What you are asked to do → State the number of lines in the material below that hold "hatch", and add nothing to it.

Material shown →

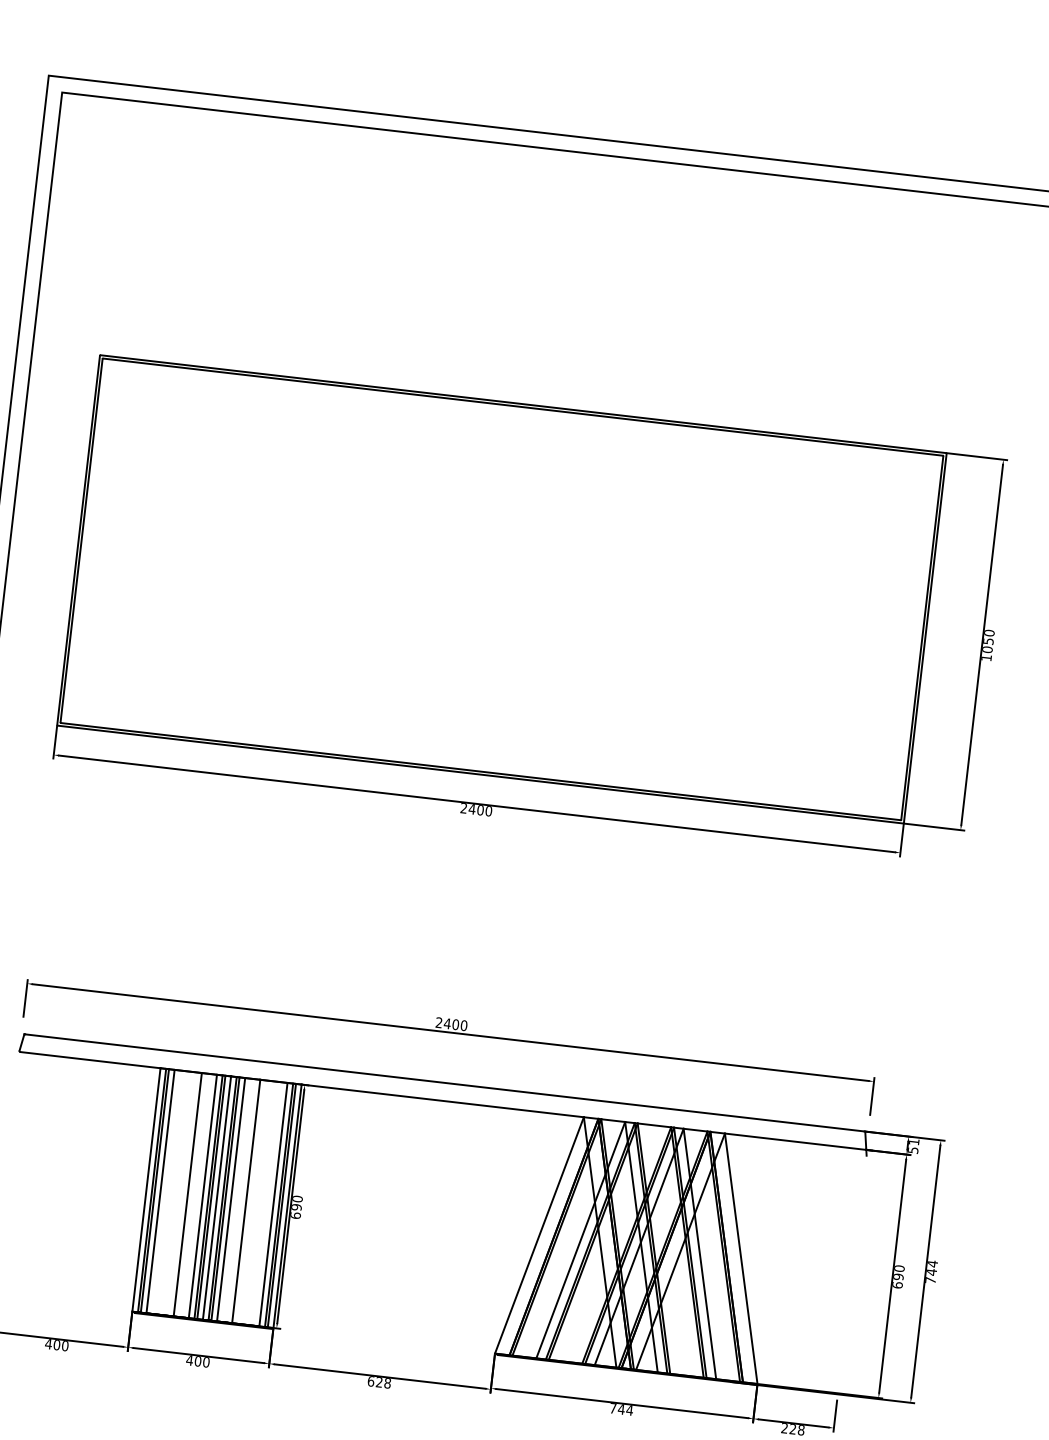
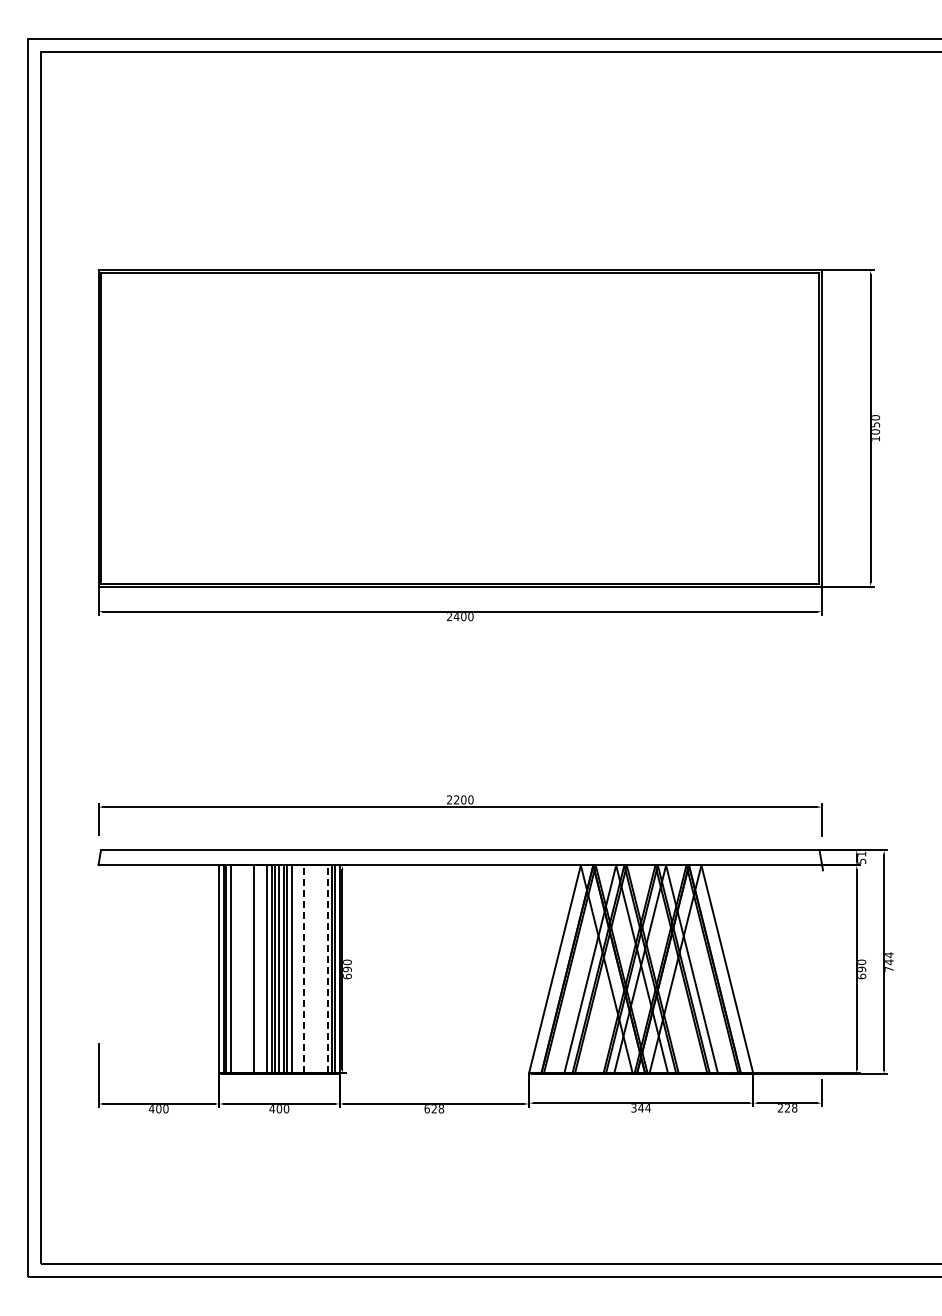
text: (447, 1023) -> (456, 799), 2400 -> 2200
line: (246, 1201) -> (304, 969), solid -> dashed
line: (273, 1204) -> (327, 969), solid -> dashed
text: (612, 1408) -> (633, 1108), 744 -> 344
...
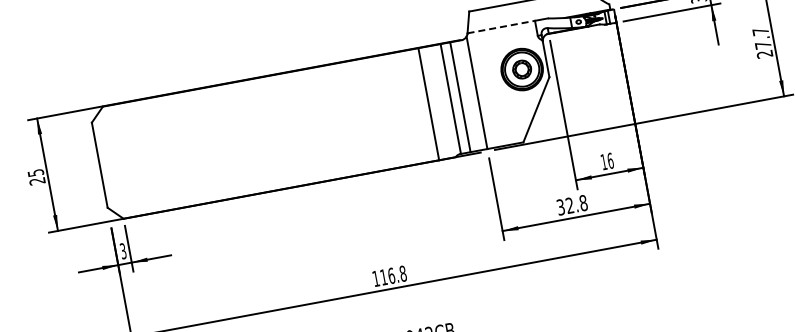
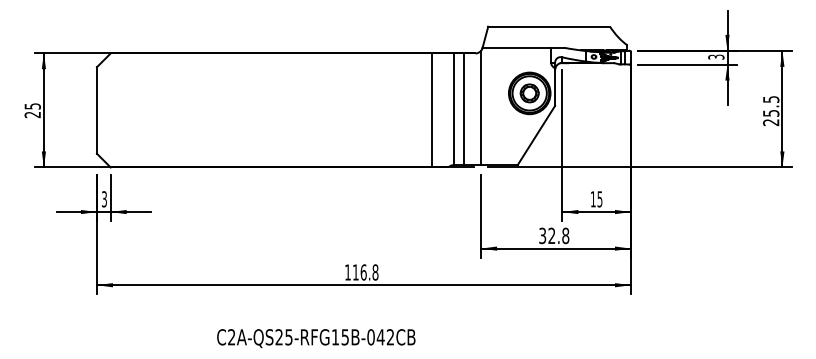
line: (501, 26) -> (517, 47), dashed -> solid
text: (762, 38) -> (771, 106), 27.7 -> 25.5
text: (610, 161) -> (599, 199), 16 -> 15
==
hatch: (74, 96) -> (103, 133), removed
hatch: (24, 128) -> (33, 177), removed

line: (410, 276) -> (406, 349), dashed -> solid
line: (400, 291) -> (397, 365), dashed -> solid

Answer space → 2